Crosetti rose from the terrible chair and stretched. Now his back ached too. He checked his watch and walked the length of the loft to where Rolly was still bent over her tasks.
“What?” she said as he drew near.
“It’s time to change the blotter. What’re you doing?”
“I’m putting the cover of volume four back together. I’m going to have to completely replace the covers on volumes one and two, but I think I can get the stains out of this one.”
“What’re you using to replace the manuscript pages as backing?”
“I have some contemporary folio scrap.”
“Just happen to have it around, eh?”
“Yes, as a matter of fact,” she snapped back. “There’s a lot of it available from books broken for their maps and plates.
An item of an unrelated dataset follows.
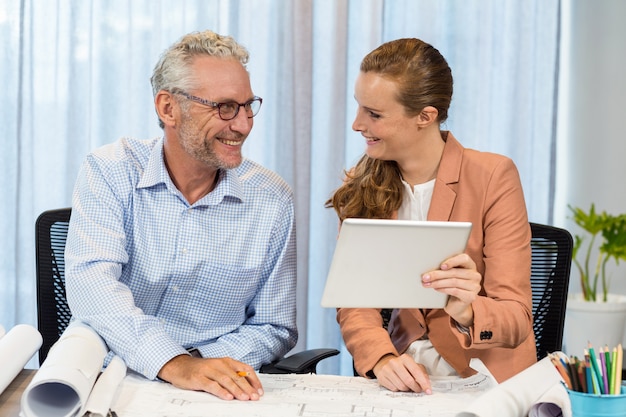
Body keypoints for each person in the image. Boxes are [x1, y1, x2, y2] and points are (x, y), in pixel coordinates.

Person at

Who were you talking to on the phone?”
“My mom. Look”-he gestured to the walls of bookcases-“do you happen to have a book about watermarks? I have a reference…” He reached for his wallet.
“Well, I have Heawood, of course.”
Unfolding the counterfoil and smiling: “Of course. How about Dawson and Kennedy-Skipton?”
“That too.”
“I thought you weren’t a paleographer.”
“I’m not, but Sidney asked me to take a course on incunabula and early manuscripts and I did. Everyone in that field uses D & K-S.”
“So you can read this stuff?”
“A bit. It was some years ago.” Here again he heard a tone creep into her voice that discouraged probing.
“Can I take a look at those books after we do the interleaving?”
“Sure,” she said, “but early secretary hand is a bear. It’s like learning to read all over again.” They changed the blotters and then she extracted the two books from her shelves. She went back to work at her table and he sat down with the guidebooks at the spool table.
It was a bear. As the foreword to D & K-S has it, “The Gothic cursive hands of the fifteenth to seventeenth centuries in England and elsewhere in Europe are among the hardest to read of all the scripts normally considered by paleographers.” Crosetti learned that the contemporaries of Elizabeth and James I made no distinction between n and u, or u and v or i and j, nor did they dot their is. S appeared in two different forms, and r in four, and there were strange ligatures tying h and s and t to other letters, distorting the shapes of each. They punctuated and spelled as they pleased, and to save expensive parchment they had invented dozens of incomprehensible abbreviations, which had remained in common use even when paper came in. Doggedly, however, he applied himself to the exercises provided by the manual, starting with Sir Nicholas Bacon’s An Exhortacion gyuen to the Serieaunts when they were sworne in the Chauncery in Anno domini 1559. By the time he had reached line three, checking nearly every word against the translation provided, it was well past midnight. Rolly was still at her task, and he thought that if he could just rest his eyes and his aching back for a few moments he would get a second wind. He slipped off his sneakers and lay down on one edge of the pallet.